_ASSIGNED TASK_
After locating the line that contains "left shoulder: (912, 1129)" in the data below, set down exactly that line and each one after it through the line that contains "left knee: (984, 1150)", and nothing more.

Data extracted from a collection
***

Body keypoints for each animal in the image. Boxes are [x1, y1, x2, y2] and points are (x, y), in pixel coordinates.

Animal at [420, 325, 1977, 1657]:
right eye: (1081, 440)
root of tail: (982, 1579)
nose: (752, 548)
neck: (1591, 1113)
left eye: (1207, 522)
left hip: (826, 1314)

***

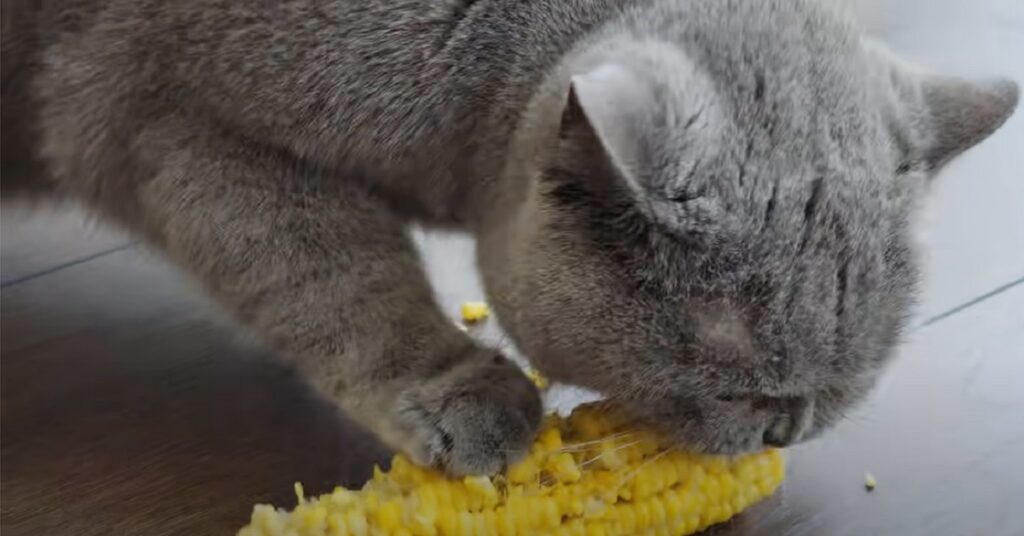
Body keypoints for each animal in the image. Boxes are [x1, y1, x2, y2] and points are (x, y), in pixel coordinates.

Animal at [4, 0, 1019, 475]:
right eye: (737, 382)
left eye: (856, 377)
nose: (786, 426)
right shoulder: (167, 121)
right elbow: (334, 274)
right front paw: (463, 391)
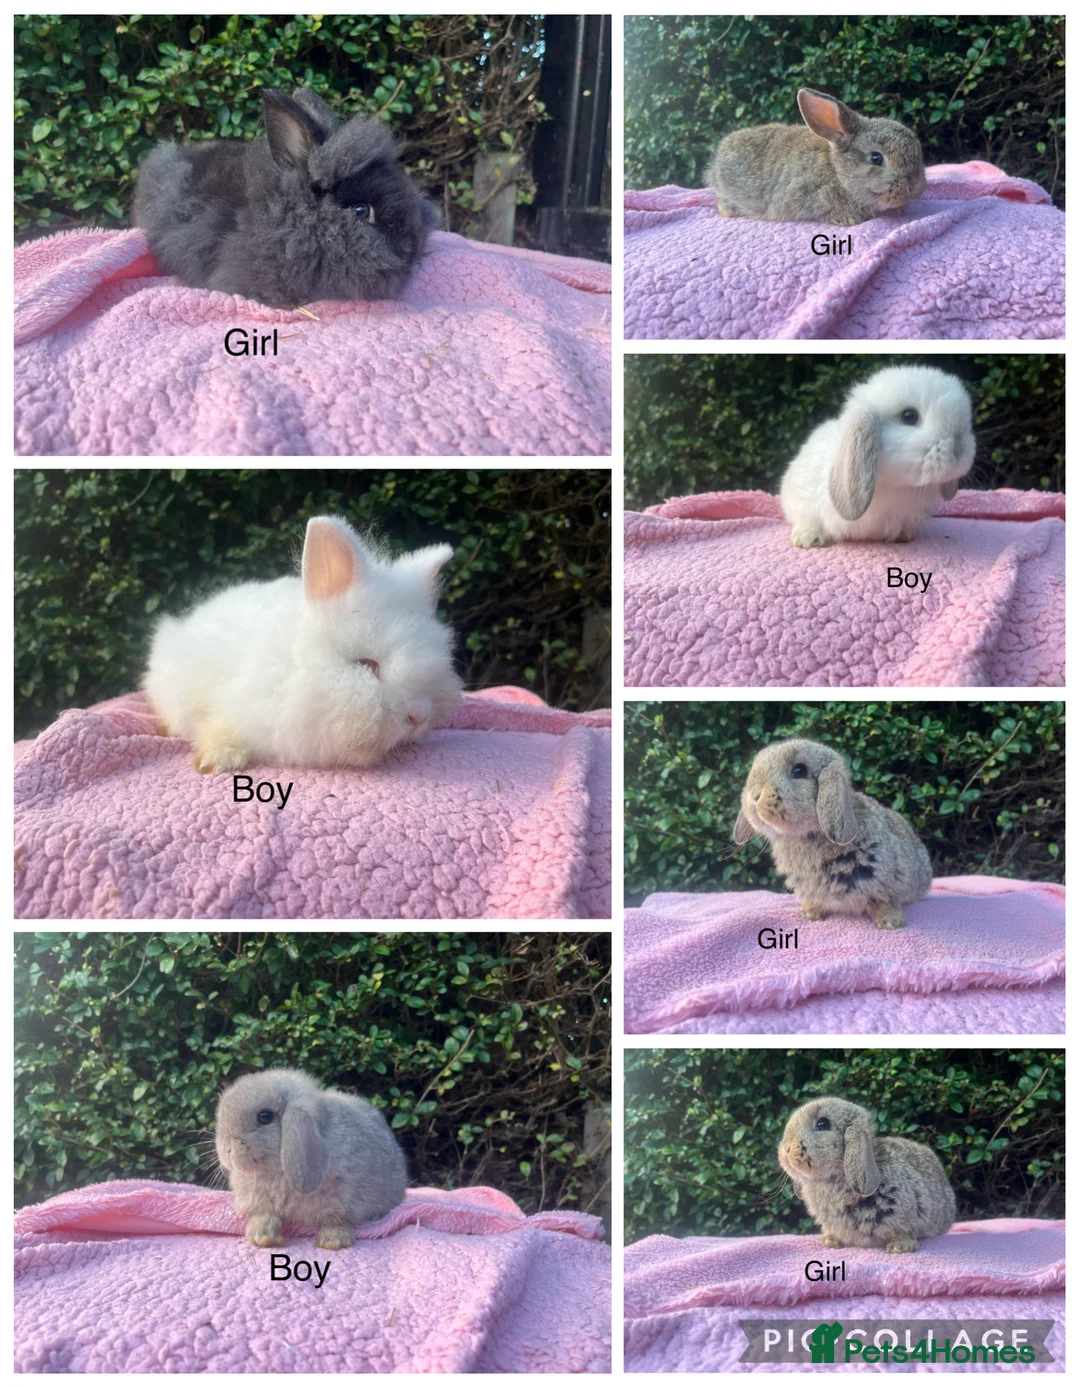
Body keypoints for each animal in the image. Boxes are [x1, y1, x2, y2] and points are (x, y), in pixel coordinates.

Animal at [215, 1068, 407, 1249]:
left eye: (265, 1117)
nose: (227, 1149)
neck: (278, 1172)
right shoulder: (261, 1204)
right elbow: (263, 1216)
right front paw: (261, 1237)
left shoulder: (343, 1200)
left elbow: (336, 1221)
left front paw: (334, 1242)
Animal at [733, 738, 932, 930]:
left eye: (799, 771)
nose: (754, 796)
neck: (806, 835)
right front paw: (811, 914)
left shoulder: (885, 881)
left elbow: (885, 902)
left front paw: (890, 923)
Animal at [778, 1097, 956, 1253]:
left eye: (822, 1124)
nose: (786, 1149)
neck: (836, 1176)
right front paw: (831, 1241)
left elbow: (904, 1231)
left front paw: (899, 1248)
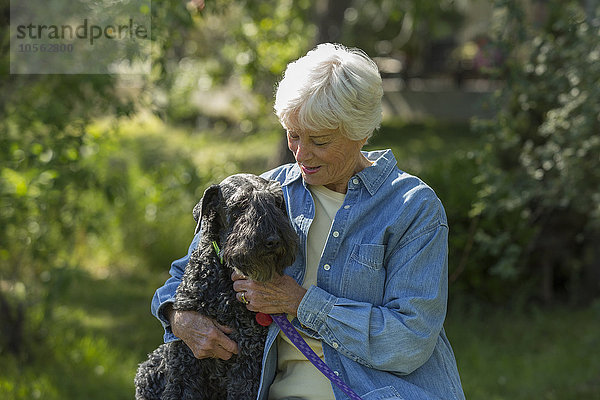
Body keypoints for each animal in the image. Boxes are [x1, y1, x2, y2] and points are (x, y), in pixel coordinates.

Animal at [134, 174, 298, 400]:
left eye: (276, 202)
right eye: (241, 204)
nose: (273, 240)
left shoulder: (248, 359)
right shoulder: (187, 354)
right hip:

***

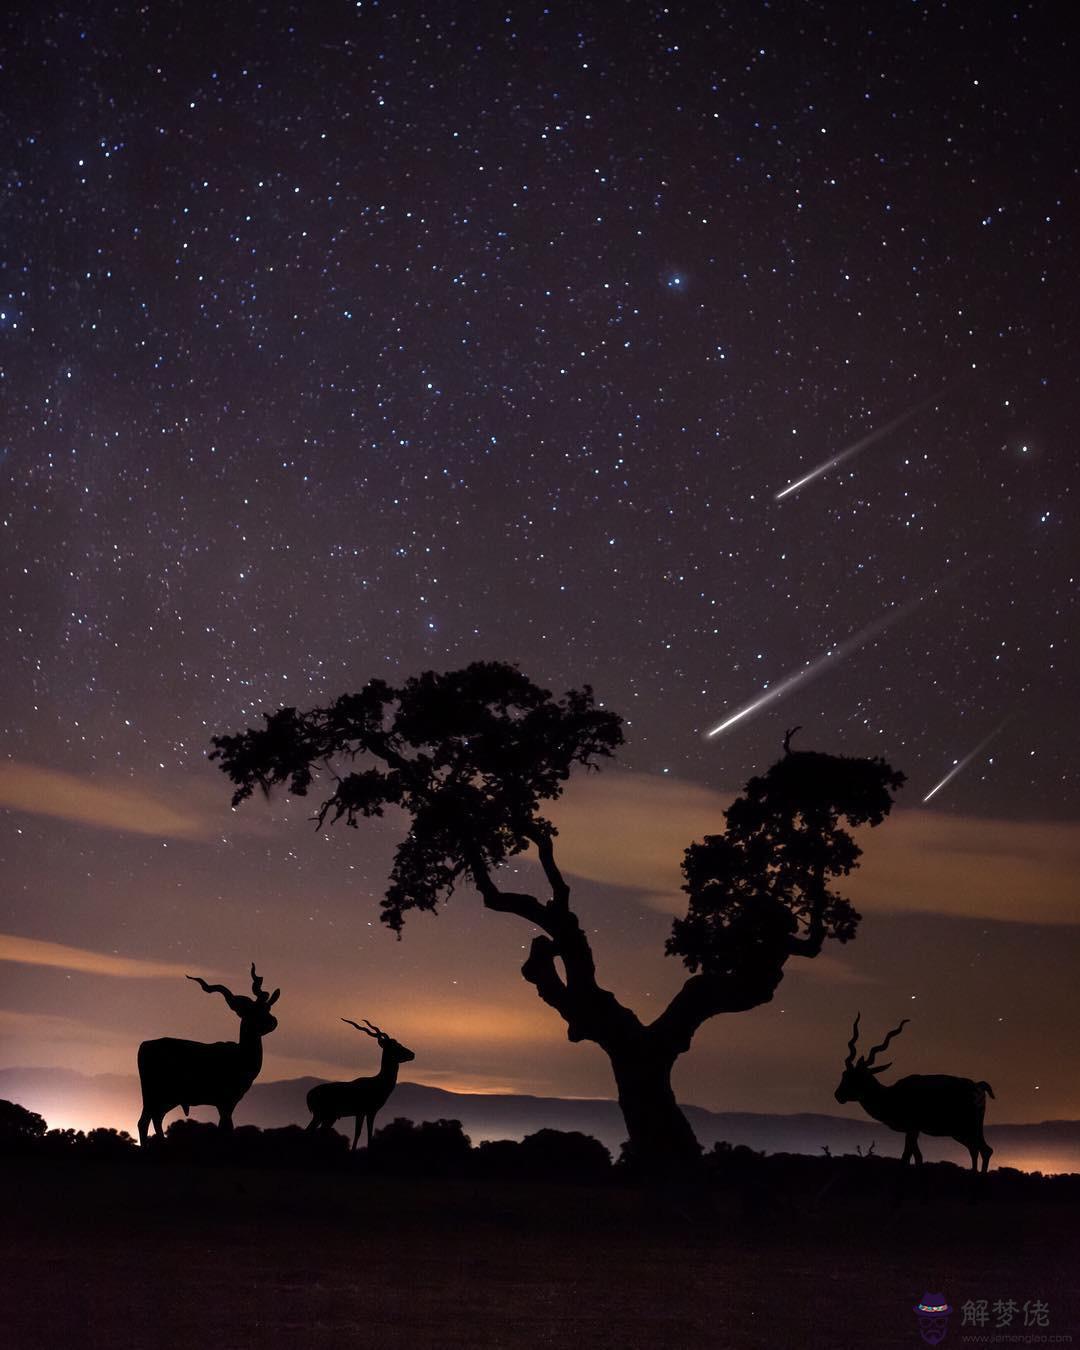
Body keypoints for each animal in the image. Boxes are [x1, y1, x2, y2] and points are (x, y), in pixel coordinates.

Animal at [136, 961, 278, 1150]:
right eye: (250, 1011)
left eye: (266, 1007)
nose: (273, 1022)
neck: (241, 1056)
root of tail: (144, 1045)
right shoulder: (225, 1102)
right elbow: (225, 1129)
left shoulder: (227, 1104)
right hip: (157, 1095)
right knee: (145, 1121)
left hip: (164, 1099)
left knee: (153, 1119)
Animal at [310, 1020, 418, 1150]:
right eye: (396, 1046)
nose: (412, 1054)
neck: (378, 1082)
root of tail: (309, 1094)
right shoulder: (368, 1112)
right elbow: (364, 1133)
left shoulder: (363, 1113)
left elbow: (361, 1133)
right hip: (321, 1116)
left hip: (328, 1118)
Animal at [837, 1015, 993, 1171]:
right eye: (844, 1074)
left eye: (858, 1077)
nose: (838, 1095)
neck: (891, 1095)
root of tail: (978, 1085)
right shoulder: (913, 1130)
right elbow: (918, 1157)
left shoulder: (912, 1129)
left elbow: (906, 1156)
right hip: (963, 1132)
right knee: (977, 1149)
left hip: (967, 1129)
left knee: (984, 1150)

***

_OUTPUT OF THE TASK_
left shoulder: (912, 1129)
left elbow: (906, 1156)
right hip: (963, 1132)
right knee: (977, 1149)
left hip: (967, 1129)
left knee: (984, 1150)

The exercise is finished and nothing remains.